**DATA SUPPLIED**.
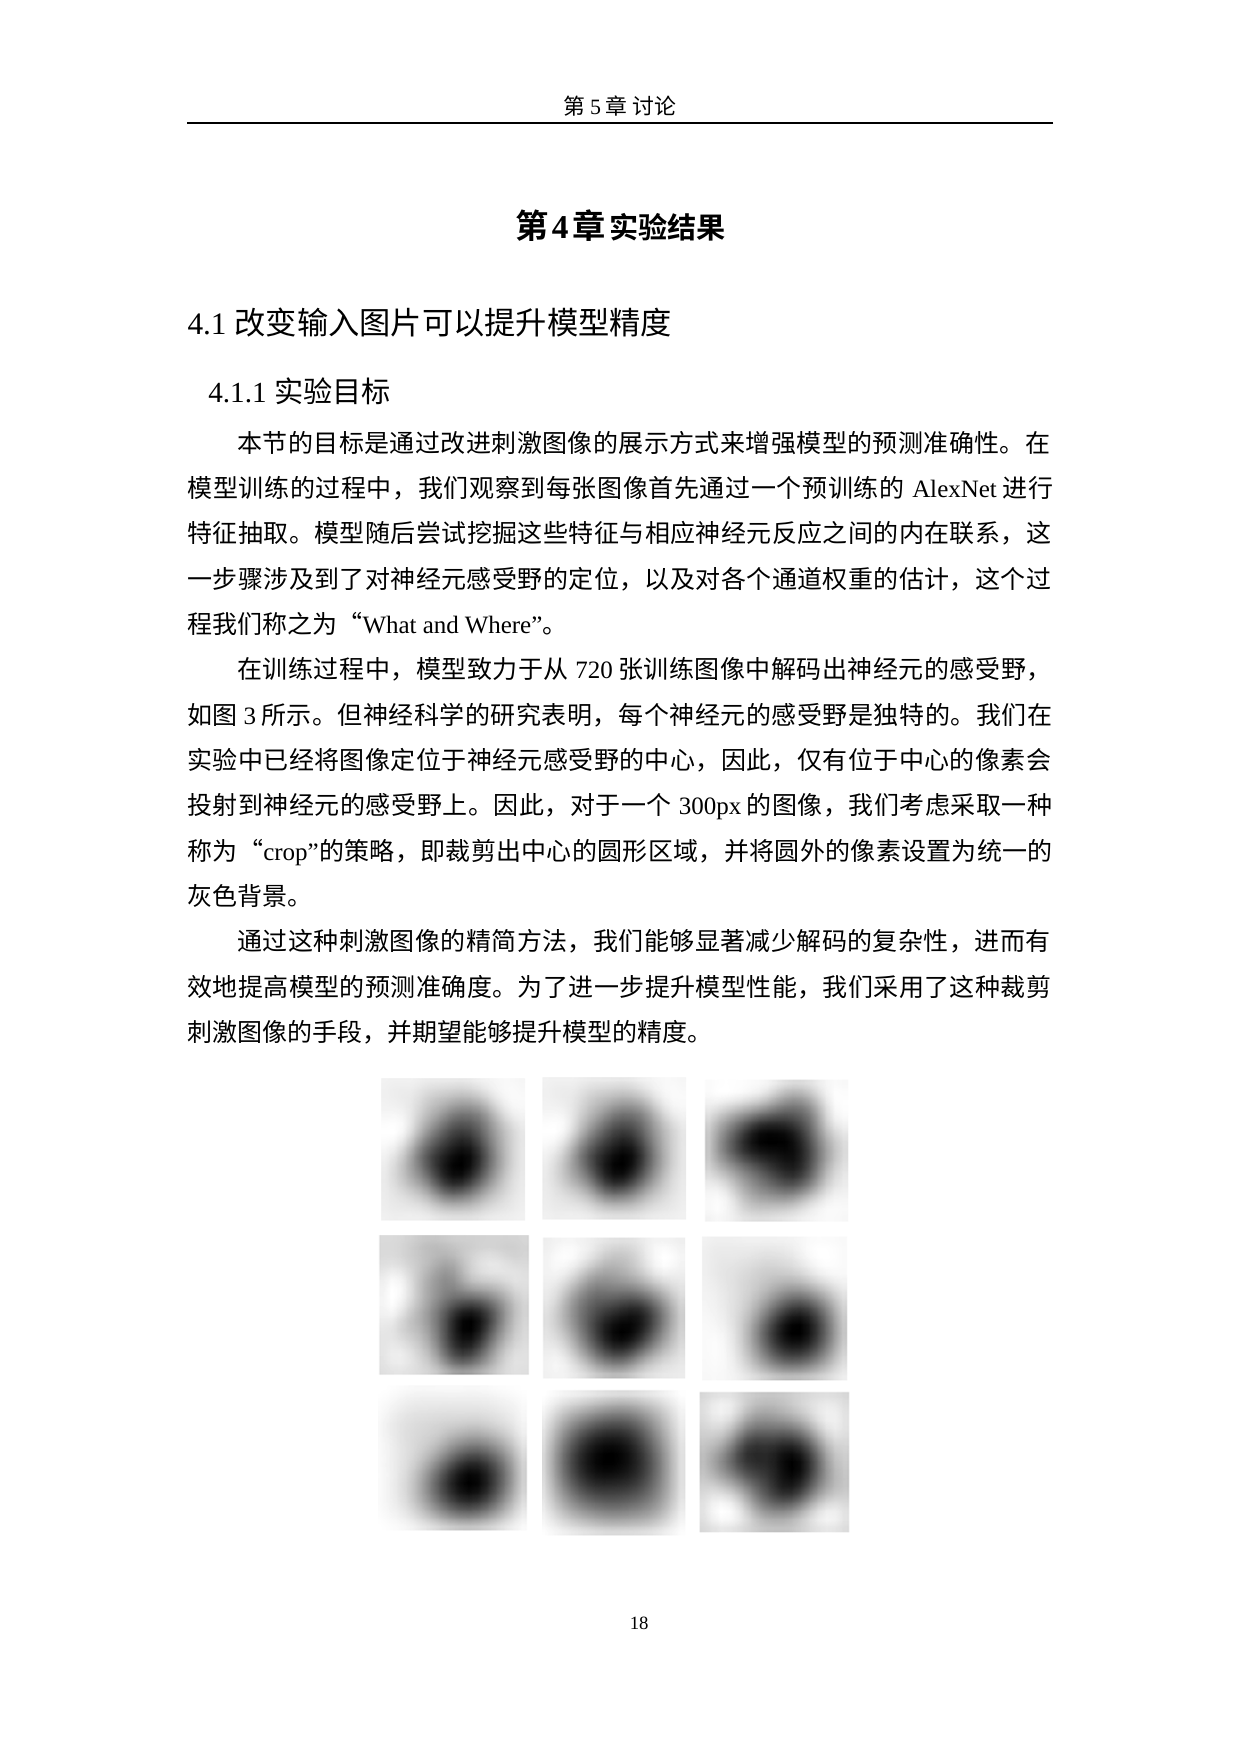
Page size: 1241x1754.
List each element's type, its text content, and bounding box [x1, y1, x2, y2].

subtitle 实验结果 [187, 200, 1053, 248]
subtitle 改变输入图片可以提升模型精度 [187, 298, 1053, 343]
text 在训练过程中，模型致力于从720张训练图像中解码出神经元的感受野，如图3所示。但神经科学的研究表明，每个神经元的感受野是独特的。我们在实验中已经将图像定位于神经元感受野的中心，因此，仅有位于中心的像素会投射到神经元的感受野上。因此，对于一个300px的图像，我们考虑采取一种称为“crop”的策略，即裁剪出中心的圆形区域，并将圆外的像素设置为统一的灰色背景。 [187, 650, 1053, 913]
picture [366, 1057, 875, 1559]
subtitle 实验目标 [187, 368, 1053, 411]
text 通过这种刺激图像的精简方法，我们能够显著减少解码的复杂性，进而有效地提高模型的预测准确度。为了进一步提升模型性能，我们采用了这种裁剪刺激图像的手段，并期望能够提升模型的精度。 [187, 922, 1053, 1048]
text 本节的目标是通过改进刺激图像的展示方式来增强模型的预测准确性。在模型训练的过程中，我们观察到每张图像首先通过一个预训练的AlexNet进行特征抽取。模型随后尝试挖掘这些特征与相应神经元反应之间的内在联系，这一步骤涉及到了对神经元感受野的定位，以及对各个通道权重的估计，这个过程我们称之为“What and Where”。 [187, 423, 1053, 641]
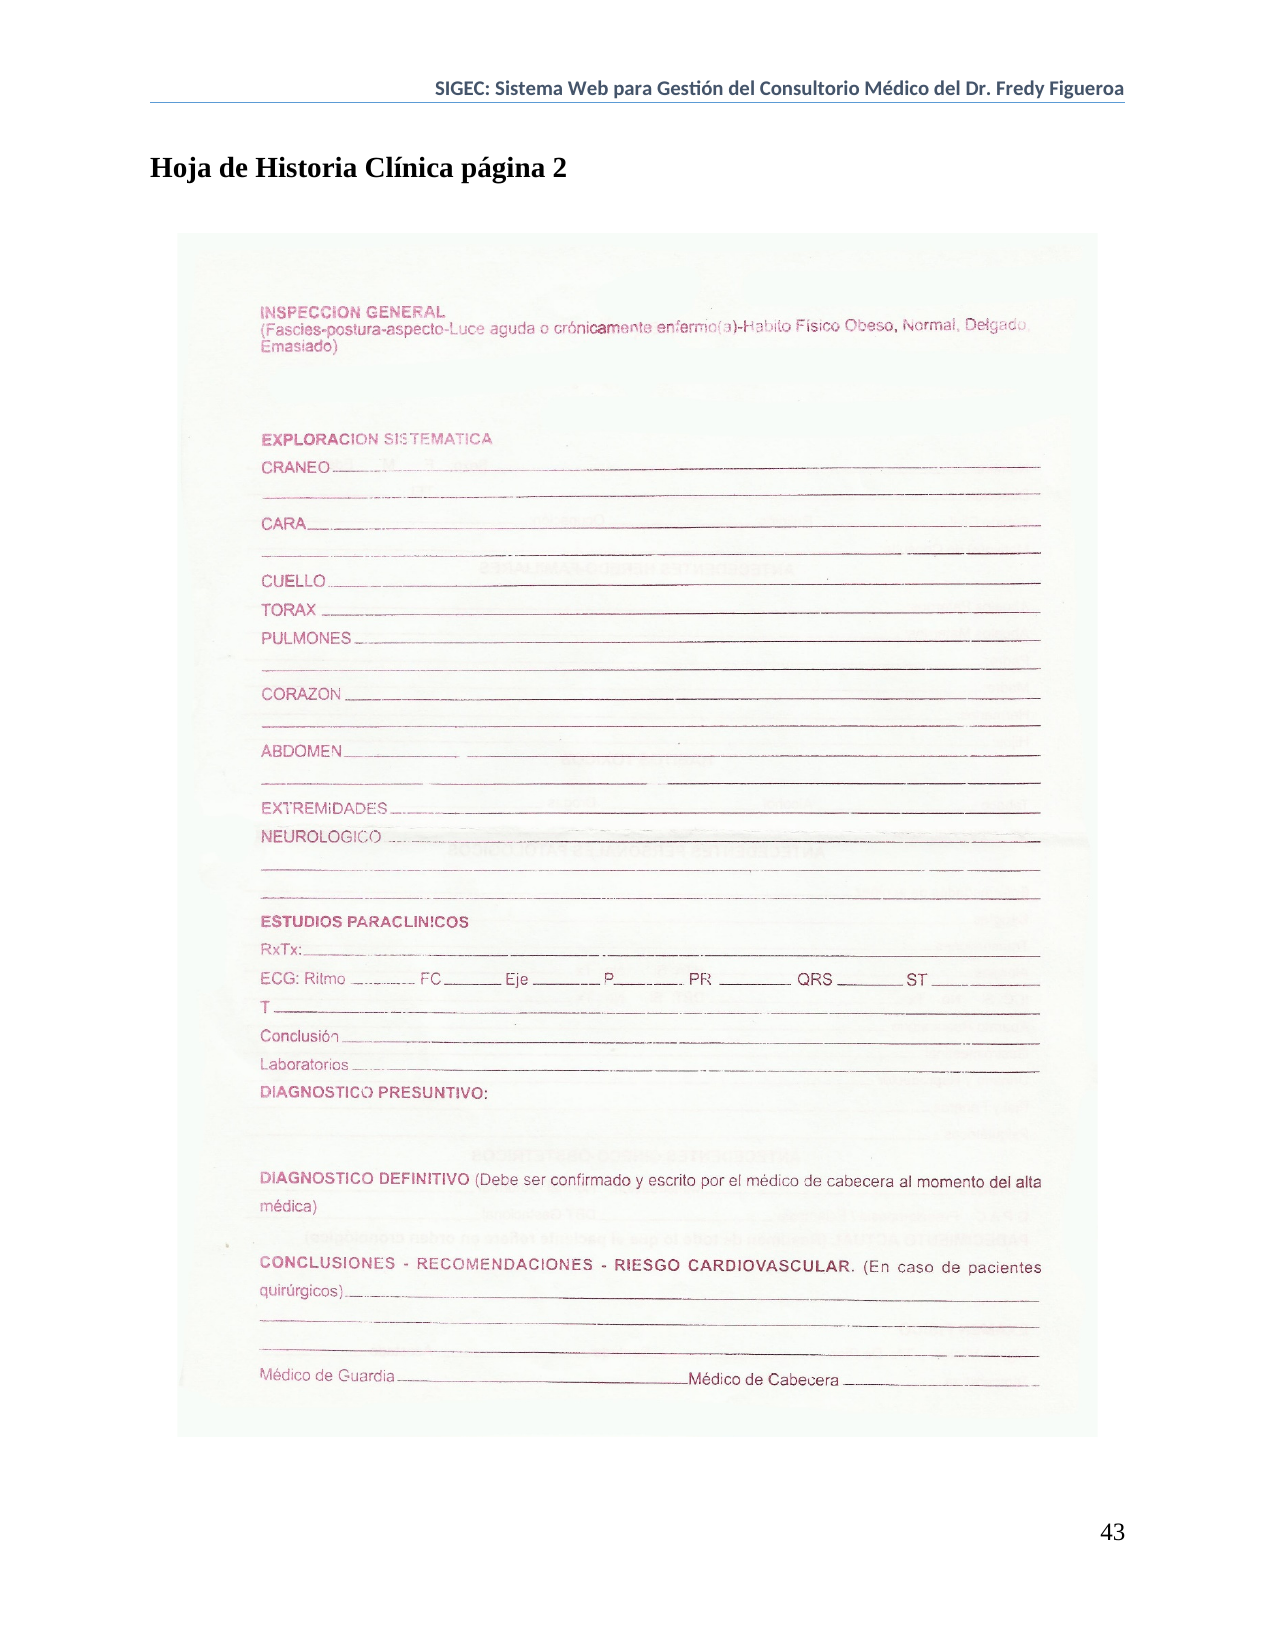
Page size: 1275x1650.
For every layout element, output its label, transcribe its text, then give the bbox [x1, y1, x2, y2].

**REQUIRED WORK**.
Read through the records above and copy the lines that contain "size".

**EXPECTED ANSWER**.
Page size: 1241x1754.
Page size: 1275x1650.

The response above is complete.